The concept of algae-based fuel is not exactly new, and it’s fraught with problems. In 1978 the U.S. Department of Energy began trying to make biodiesel from algae, but the program ended 18 years later after the government concluded the concept wasn’t economically feasible. Algae and cyanobacteria are complicated critters. Although they can grow in open ponds, unwanted microbial strains can easily contaminate the water and interfere with the growth of the fuel-making strains. Venter’s alternative is to grow algae in transparent, outdoor vessels called photobioreactors, but these containers are expensive to build and maintain. They must also be constructed so that the right amount of sunlight hits them—too much or too little slows growth. What is more, harvesting the microbes and sucking out the stored fats requires environmentally unfriendly solvents, and new organisms have to be grown to replace the harvested ones.
Venter says that his newest company, Synthetic Genomics in La Jolla, Calif., is well on its way to overcoming one of the hurdles: His microbes can be reused multiple times because he has engineered them to release fat rather than store it. In addition, he has found a way to prevent the unwanted spread of these organisms should they ever be accidentally released from a facility; they can survive only if they are fed a chemical they cannot produce on their own. Synthetic Genomics will soon be testing the approach on a commercial level. "We’ve had some really major breakthroughs," Venter says.
Other companies are well on their way, too.
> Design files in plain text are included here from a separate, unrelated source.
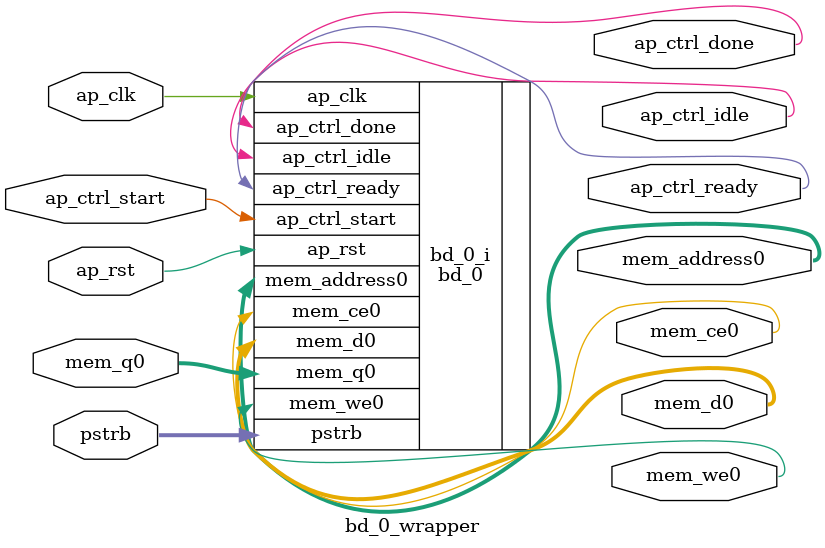
<source format=v>
`timescale 1 ps / 1 ps

module bd_0_wrapper
   (ap_clk,
    ap_ctrl_done,
    ap_ctrl_idle,
    ap_ctrl_ready,
    ap_ctrl_start,
    ap_rst,
    mem_address0,
    mem_ce0,
    mem_d0,
    mem_q0,
    mem_we0,
    pstrb);
  input ap_clk;
  output ap_ctrl_done;
  output ap_ctrl_idle;
  output ap_ctrl_ready;
  input ap_ctrl_start;
  input ap_rst;
  output [12:0]mem_address0;
  output mem_ce0;
  output [31:0]mem_d0;
  input [31:0]mem_q0;
  output mem_we0;
  input [3:0]pstrb;

  wire ap_clk;
  wire ap_ctrl_done;
  wire ap_ctrl_idle;
  wire ap_ctrl_ready;
  wire ap_ctrl_start;
  wire ap_rst;
  wire [12:0]mem_address0;
  wire mem_ce0;
  wire [31:0]mem_d0;
  wire [31:0]mem_q0;
  wire mem_we0;
  wire [3:0]pstrb;

  bd_0 bd_0_i
       (.ap_clk(ap_clk),
        .ap_ctrl_done(ap_ctrl_done),
        .ap_ctrl_idle(ap_ctrl_idle),
        .ap_ctrl_ready(ap_ctrl_ready),
        .ap_ctrl_start(ap_ctrl_start),
        .ap_rst(ap_rst),
        .mem_address0(mem_address0),
        .mem_ce0(mem_ce0),
        .mem_d0(mem_d0),
        .mem_q0(mem_q0),
        .mem_we0(mem_we0),
        .pstrb(pstrb));
endmodule

</source>
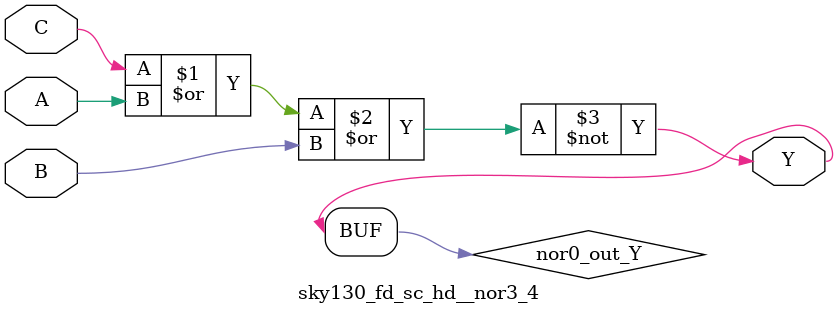
<source format=v>
/*
 * Copyright 2020 The SkyWater PDK Authors
 *
 * Licensed under the Apache License, Version 2.0 (the "License");
 * you may not use this file except in compliance with the License.
 * You may obtain a copy of the License at
 *
 *     https://www.apache.org/licenses/LICENSE-2.0
 *
 * Unless required by applicable law or agreed to in writing, software
 * distributed under the License is distributed on an "AS IS" BASIS,
 * WITHOUT WARRANTIES OR CONDITIONS OF ANY KIND, either express or implied.
 * See the License for the specific language governing permissions and
 * limitations under the License.
 *
 * SPDX-License-Identifier: Apache-2.0
*/


`ifndef SKY130_FD_SC_HD__NOR3_4_FUNCTIONAL_V
`define SKY130_FD_SC_HD__NOR3_4_FUNCTIONAL_V

/**
 * nor3: 3-input NOR.
 *
 *       Y = !(A | B | C | !D)
 *
 * Verilog simulation functional model.
 */

`timescale 1ns / 1ps
`default_nettype none

`celldefine
module sky130_fd_sc_hd__nor3_4 (
    Y,
    A,
    B,
    C
);

    // Module ports
    output Y;
    input  A;
    input  B;
    input  C;

    // Local signals
    wire nor0_out_Y;

    //  Name  Output      Other arguments
    nor nor0 (nor0_out_Y, C, A, B        );
    buf buf0 (Y         , nor0_out_Y     );

endmodule
`endcelldefine

`default_nettype wire
`endif  // SKY130_FD_SC_HD__NOR3_4_FUNCTIONAL_V

</source>
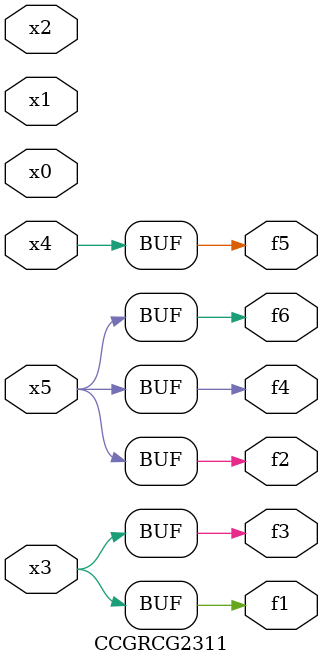
<source format=v>
module CCGRCG2311(
	input x0, x1, x2, x3, x4, x5,
	output f1, f2, f3, f4, f5, f6
);
	assign f1 = x3;
	assign f2 = x5;
	assign f3 = x3;
	assign f4 = x5;
	assign f5 = x4;
	assign f6 = x5;
endmodule

</source>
San Diego biotech firm Sapphire Energy claims it could be selling gasoline made from algae by 2011. Solix Biofuels, a start-up based in Fort Collins, Colo., plans to have its first pilot facility running by this summer. "A lot of people said we’d never fly, we’d never walk on the moon, the light bulb would never work. What it takes is a lot of discipline and diligence to move forward," says Rich Schoonover, Solix’s chief operating officer.
According to Samir Kaul, a partner at Khosla Ventures, a San Francisco Bay Area venture-capital firm, the companies that survive will be the ones whose fuels can compete with oil at $40 a barrel. Venter agrees: "I think that’s going to end up being the biggest challenge: Can we build these really large facilities and do it in a cost-effective, environmentally friendly way?" It’s a high-stakes game, and even the scientists are hedging their bets; some of Venter’s projects involve producing fuels from plants instead.
Ultimately, whoever produces abundant biofuels could end up making more than just big bucks—they will make history. "The companies, the countries, that succeed in this will be the economic winners of the next age to the same extent that the oil-rich nations are today," Venter says. He even suggests, in his characteristically unabashed way, that those companies and nations could end up igniting a second industrial revolution—one fueled by the need to undo the environmental consequences of the first.